Dr. Burstein and his colleagues have examined whether the capacity of agents to mobilize arachidonic acid (AA) could predict increased anandamide (ANA) synthesis in a macrophage cell line. Lipopolysaccharide (LPS), platelet-activating factor (PAF), and cannabinoids such D9-tetra-hydrocannabinol (THC) and ANA were all found to be agonists for the release of AA and led to increased ANA synthesis in macrophage cells for the mouse cell line RAW264.7. Nitric oxide, in contrast, stimulated AA release without raising ANA levels. ANA stimulation of its own synthesis indicates the existence of a positive feedback mechanism. ANA synthesis is also increased by the combination of calcium ionophore and indomethacin, suggesting that ANA is metabolized by a cyclooxygenase in this system. These data imply that ANA could play a role in the response of the immune system to cannabinoids and bacterial endotoxins and that AA mobilization is a predictor for increased ANA synthesis. Pestonjamasp, V.K., and Burstein, S.H. Biochimica et Biophysica Acta 55325, pp. 1-12, 1998.

3,4-Methylenedioxymethamphetamine (MDMA or "ecstasy") Induced Acute Changes in Dopamine (DA) Transporter Function

The acute effects of the amphetamine designer drug, MDMA, on dopamine (DA) transporter function in rat striatum were investigated and compared to other psychostimulants known to influence monoaminergic systems. A single MDMA injection (10-20 mg/kg; sub-cutaneously (s.c.)) caused a dose-related decrease in [3H]dopamine uptake into striatal synaptosomes prepared one hour after MDMA injection. This rapid effect on [3H]dopamine uptake returned to control levels 24 hours after treatment. A single administration of other amphetamine analogs, such as methamphetamine (15 mg/kg; s.c.), p-chloroamphetamine (10 mg/kg; intra-peritoneally (i.p.)) or methcathinone (30 mg/kg; s.c.), also rapidly decreased striatal [3H]dopamine uptake. In contrast, a single or multiple administrations of cocaine (30 mg/kg; i.p.) had no effect on [3H]dopamine transport into striatal synaptosomes.

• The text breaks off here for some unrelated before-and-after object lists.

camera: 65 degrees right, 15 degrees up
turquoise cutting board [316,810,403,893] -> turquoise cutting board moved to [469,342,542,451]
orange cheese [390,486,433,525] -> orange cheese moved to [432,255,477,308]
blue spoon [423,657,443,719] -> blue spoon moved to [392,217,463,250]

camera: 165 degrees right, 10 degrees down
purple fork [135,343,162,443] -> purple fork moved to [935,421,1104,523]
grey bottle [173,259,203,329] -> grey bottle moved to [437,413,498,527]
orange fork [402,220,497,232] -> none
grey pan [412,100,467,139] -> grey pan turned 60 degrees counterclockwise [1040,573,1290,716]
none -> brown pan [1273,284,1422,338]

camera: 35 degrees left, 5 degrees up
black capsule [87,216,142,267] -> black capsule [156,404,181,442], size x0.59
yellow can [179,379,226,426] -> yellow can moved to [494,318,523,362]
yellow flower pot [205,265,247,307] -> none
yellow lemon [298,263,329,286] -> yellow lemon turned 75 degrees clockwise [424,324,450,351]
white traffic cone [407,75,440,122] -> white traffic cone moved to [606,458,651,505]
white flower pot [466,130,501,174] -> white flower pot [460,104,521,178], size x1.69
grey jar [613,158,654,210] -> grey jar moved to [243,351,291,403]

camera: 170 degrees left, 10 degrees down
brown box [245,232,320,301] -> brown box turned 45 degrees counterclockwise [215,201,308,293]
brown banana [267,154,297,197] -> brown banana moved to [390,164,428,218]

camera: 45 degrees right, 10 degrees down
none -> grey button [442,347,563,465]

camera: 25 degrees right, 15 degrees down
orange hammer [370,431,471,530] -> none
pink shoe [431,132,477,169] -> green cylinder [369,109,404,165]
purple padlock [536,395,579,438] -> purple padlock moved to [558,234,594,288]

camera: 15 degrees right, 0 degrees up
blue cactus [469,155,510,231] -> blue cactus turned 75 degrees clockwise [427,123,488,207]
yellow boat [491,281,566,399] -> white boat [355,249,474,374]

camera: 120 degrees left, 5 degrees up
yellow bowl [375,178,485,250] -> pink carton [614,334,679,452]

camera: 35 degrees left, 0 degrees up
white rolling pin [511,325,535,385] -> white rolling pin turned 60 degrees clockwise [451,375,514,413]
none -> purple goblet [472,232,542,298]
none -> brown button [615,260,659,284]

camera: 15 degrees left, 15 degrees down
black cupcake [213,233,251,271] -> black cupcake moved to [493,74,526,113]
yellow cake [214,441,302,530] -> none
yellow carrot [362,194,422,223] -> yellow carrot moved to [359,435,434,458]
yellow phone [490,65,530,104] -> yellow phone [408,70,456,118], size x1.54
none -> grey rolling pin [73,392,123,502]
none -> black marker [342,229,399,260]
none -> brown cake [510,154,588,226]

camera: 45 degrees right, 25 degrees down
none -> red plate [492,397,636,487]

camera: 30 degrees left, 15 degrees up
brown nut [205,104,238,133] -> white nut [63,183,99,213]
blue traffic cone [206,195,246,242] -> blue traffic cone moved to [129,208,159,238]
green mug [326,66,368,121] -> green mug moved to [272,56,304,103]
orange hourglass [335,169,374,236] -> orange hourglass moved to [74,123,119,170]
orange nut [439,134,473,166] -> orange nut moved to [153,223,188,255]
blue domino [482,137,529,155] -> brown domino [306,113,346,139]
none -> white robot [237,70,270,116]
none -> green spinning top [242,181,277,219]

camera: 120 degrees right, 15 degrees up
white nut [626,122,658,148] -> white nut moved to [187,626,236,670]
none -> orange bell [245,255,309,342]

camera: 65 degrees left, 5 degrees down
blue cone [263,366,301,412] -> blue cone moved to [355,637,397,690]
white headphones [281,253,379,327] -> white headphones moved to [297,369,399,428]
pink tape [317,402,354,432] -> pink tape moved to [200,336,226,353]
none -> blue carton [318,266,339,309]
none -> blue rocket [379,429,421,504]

These changes in dopamine transporter activity by the amphetamine analogs may occur via reactive oxygen species-mediated mechanisms. The results obtained implicate novel mechanisms by which the DA transporter can be regulated pharmacologically as well as physiologically, and further demonstrate a newly observed effect of amphetamine analogs on dopaminergic neurons. Since the normal function of the DA transporter is to regulate the action of released DA, disruption of DA transporter function can lead to deleterious effects such as changes in dopaminergic transmission and behavior. Metzger, R.R., Hanson, G.R., Gibb, J.W., Fleckenstein, A.E. Europ J Pharmacol, 349, pp. 205-210, 1998.